Transcendent Drag Performance

Last Thursday – July 2nd, I went to the greatest drag performance I have literally every been to.

I cannot share pictures because the basement of the venue we were at (which is where the performance took place) wasn’t exactly up to code. Instead, allow me to paint you a word picture


It’s south Brooklyn, the night before Independence Day (observed) so none of us have to go to work the following day. The show starts at 9, but I get there at 10. A few minutes later my friend shows up and we realize the show is downstairs. We slink down wooden steps to what feels like your friend’s dad’s basement, except it’s crammed with 30+ Brooklyn Queers and allies on wooden benches and pressed up against walls watching a 6 ft tall drag queen on a rickety wooden stage (platform, really as it was only about 8 inches off the ground) lip-syncing her heart out to Lady Gaga’s “Yoü and I” in which she shouts out Nebraska half a dozen times. On the eve of America’s birthday, 6 days after gay marriage is legalized, we’re watching a drag queen perform 50 Songs for 50 States. That was number 7.

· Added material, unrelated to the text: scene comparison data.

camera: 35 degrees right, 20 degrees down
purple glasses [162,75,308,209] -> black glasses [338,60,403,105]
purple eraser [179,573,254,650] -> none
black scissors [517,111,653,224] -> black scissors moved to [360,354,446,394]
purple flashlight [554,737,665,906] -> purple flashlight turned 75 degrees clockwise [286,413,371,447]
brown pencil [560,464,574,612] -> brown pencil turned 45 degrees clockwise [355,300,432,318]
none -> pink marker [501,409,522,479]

As the night progressed, Charlene (her stage name, and more as we would later learn) performed admirably. She did some drag standards –  Showtunes, Whitney(South Dakota), Reba (Louisiana), Britney (Alabama) but she also did this wonderfully subversive thing, where she lip-synced songs done by male artists. Eminem (“Just Lose It“) for Michigan, Kenny Rogers “The Gambler” for Nevada (which has been stuck in my head ever since) and “Courtesy of the Red White and Blue” (not linking to that one) by Toby Keith for Missouri. But she did it so well, and the illusion never died. Even when she grabbed her sack. Even when the heat of the too-close stage lights pointed at her face melted off her make up revealing dark stubble underneath.

I can wax poetic about the fluidity of gender but the fact is, we’re there. Sure, this was the niche-st of the niche, but nonetheless, this was transcendent. This went beyond gender expression. This was gender performance which, cis, trans or other, is something we all do nearly every day of our lives. This was just a much clearer presentation of it. And it was amazing.

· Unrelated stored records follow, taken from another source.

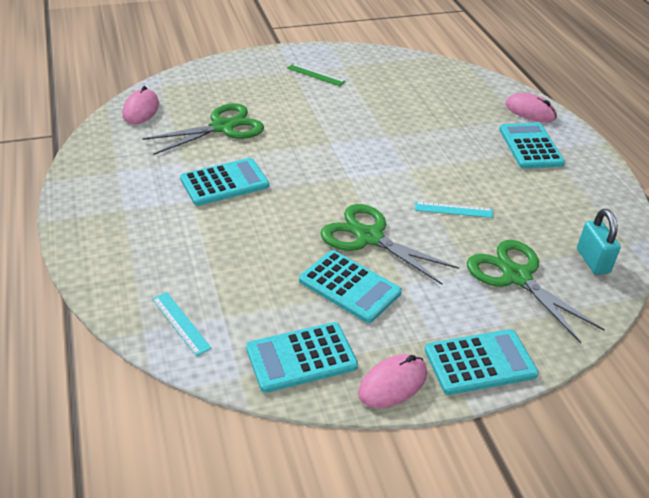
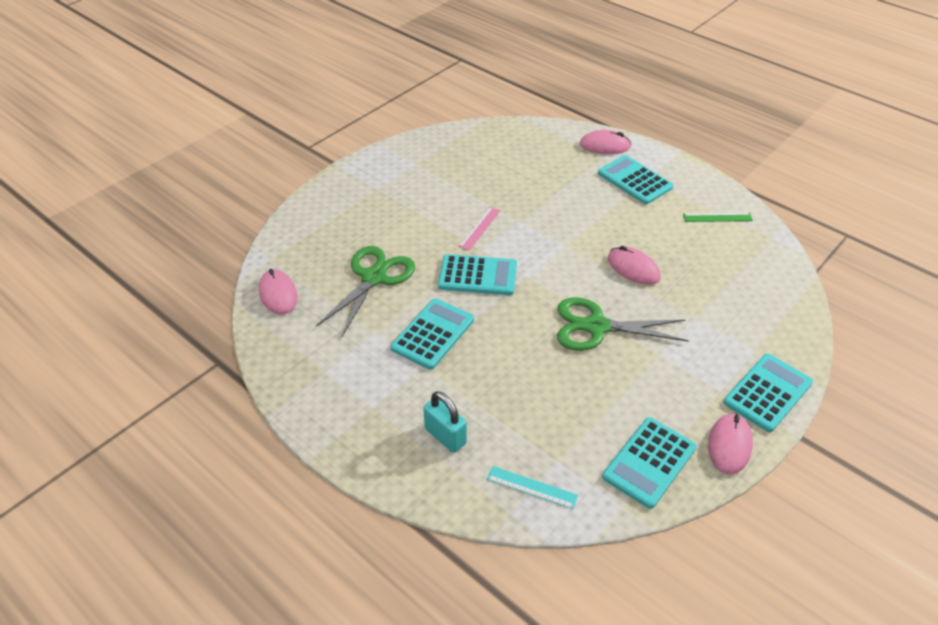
camera: 30 degrees left, 5 degrees up
green ruler [287,64,346,86] -> green ruler moved to [683,212,753,222]
turquoise calculator [299,250,402,323] -> turquoise calculator moved to [438,254,517,295]
turquoise ruler [415,201,493,218] -> pink mouse [608,246,660,285]
green scissors [467,240,605,343] -> none
turquoise padlock [577,209,621,275] -> turquoise padlock moved to [423,391,467,453]
none -> pink ruler [458,207,501,250]

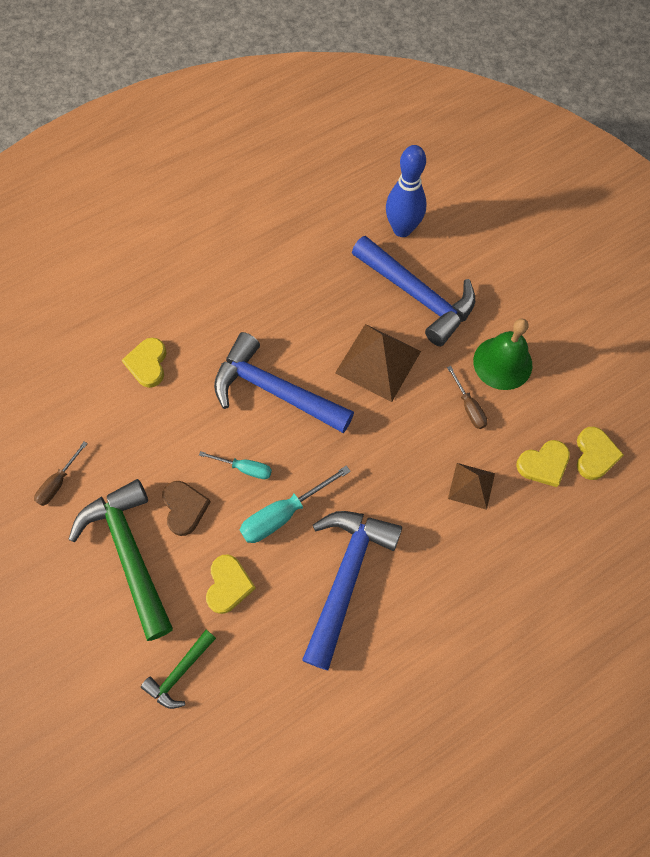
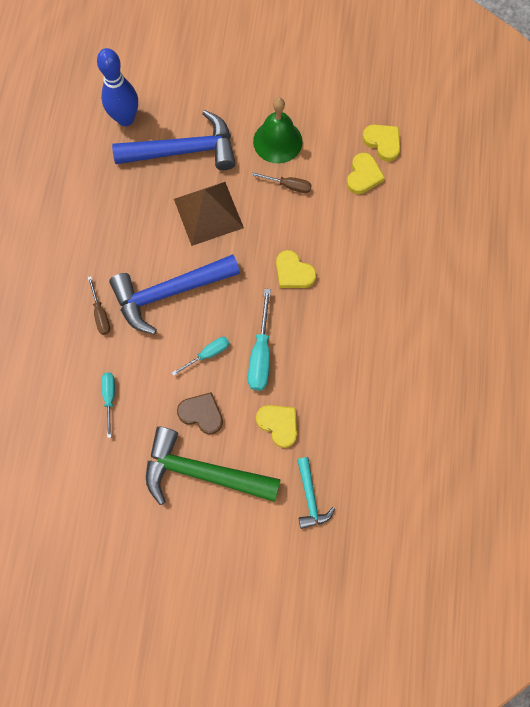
camera: 50 degrees left, 5 degrees up
brown screwdriver [34,442,88,506] -> brown screwdriver moved to [88,276,110,335]
yellow heart [122,338,167,388] -> yellow heart moved to [276,250,317,288]
green hammer [141,629,216,709] -> turquoise hammer [297,457,335,529]
blue hammer [302,511,402,670] -> none
brown pyramid [448,463,495,510] -> none
none -> turquoise screwdriver [101,372,115,438]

There were two big important moments for me that night. The first was the song she did for Mississippi, in a stark contrast to Toby Keith, she performed (in solidarity) Nina Simone’s “Mississippi Goddamn” which is one of the most important songs of the last 100 years. It’s revolutionary. It’s the Civil Rights movement in 5 minutes. It’s still relevant today, which is depressing, but it’s also, despite its beat, not a happy or uplifting song. But it’s so vital and it so encapsulates the struggles of then and now, for LGBT people, for people of color. It was moving.

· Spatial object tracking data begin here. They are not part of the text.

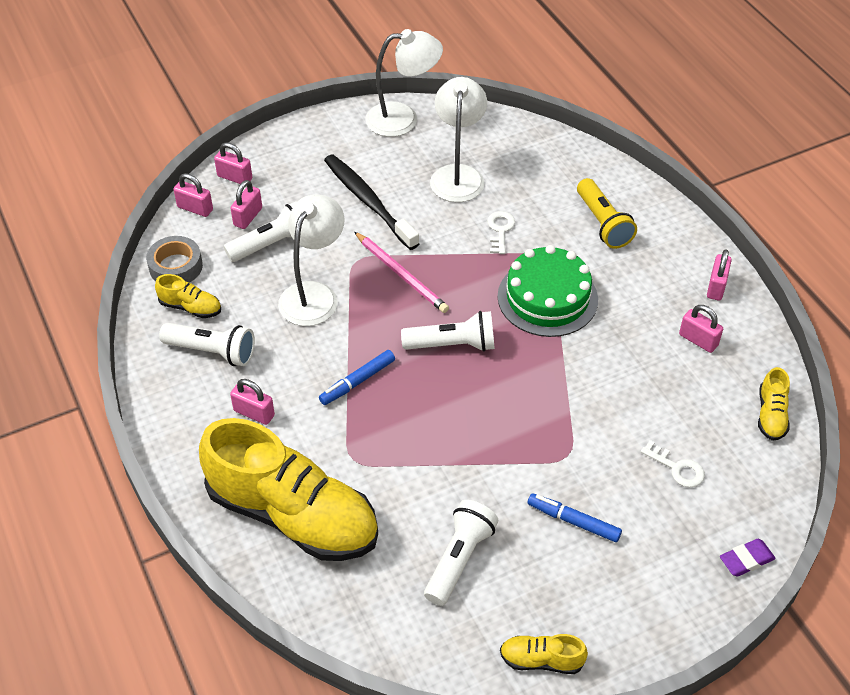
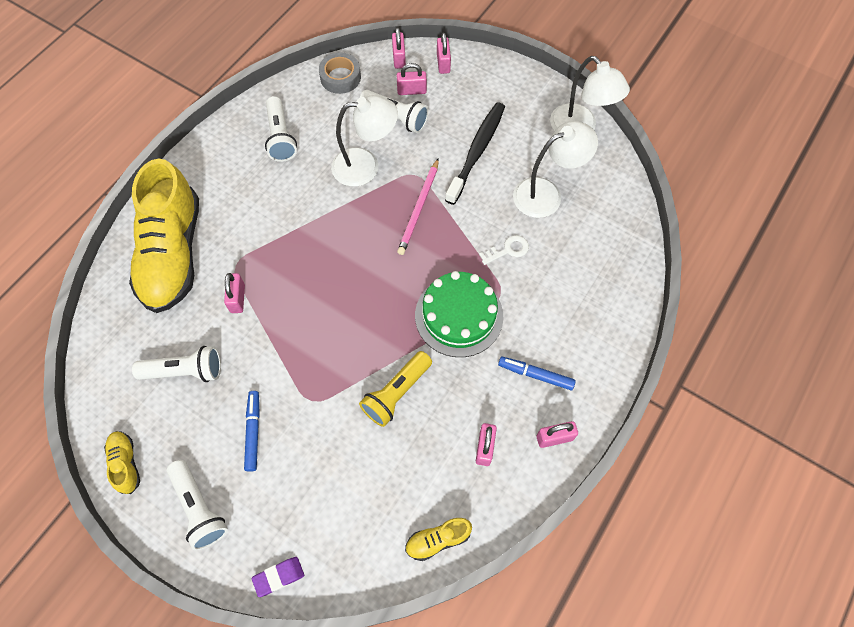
camera: 60 degrees right, 15 degrees up
yellow shoe [155,274,221,318] -> none
pink padlock [230,379,275,425] -> pink padlock moved to [224,273,245,313]
blue marker [319,350,395,405] -> blue marker moved to [498,357,576,390]
white flashlight [401,311,495,352] -> white flashlight moved to [167,460,228,550]
yellow flashlight [577,178,637,249] -> yellow flashlight moved to [359,351,432,427]
white key [641,440,705,487] -> none
purple eraser [720,539,776,577] -> purple eraser turned 60 degrees counterclockwise [252,557,304,597]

The second moment was, at about 12:30 she dashed off stage, when she returned, she explained she had to take her testosterone blockers every 12 hours and she’d missed a dose. You see she wasn’t just a drag queen she was, as she’d brought up repeatedly throughout the evening, a week into being a woman. It was perfect. Combined with everything else on that stage that night, how far we’d come as a country and the fact that, in a way, taking the hormone was part of her performance is just a testament to America in 2015. What a perfect way to celebrate the nation’s birthday.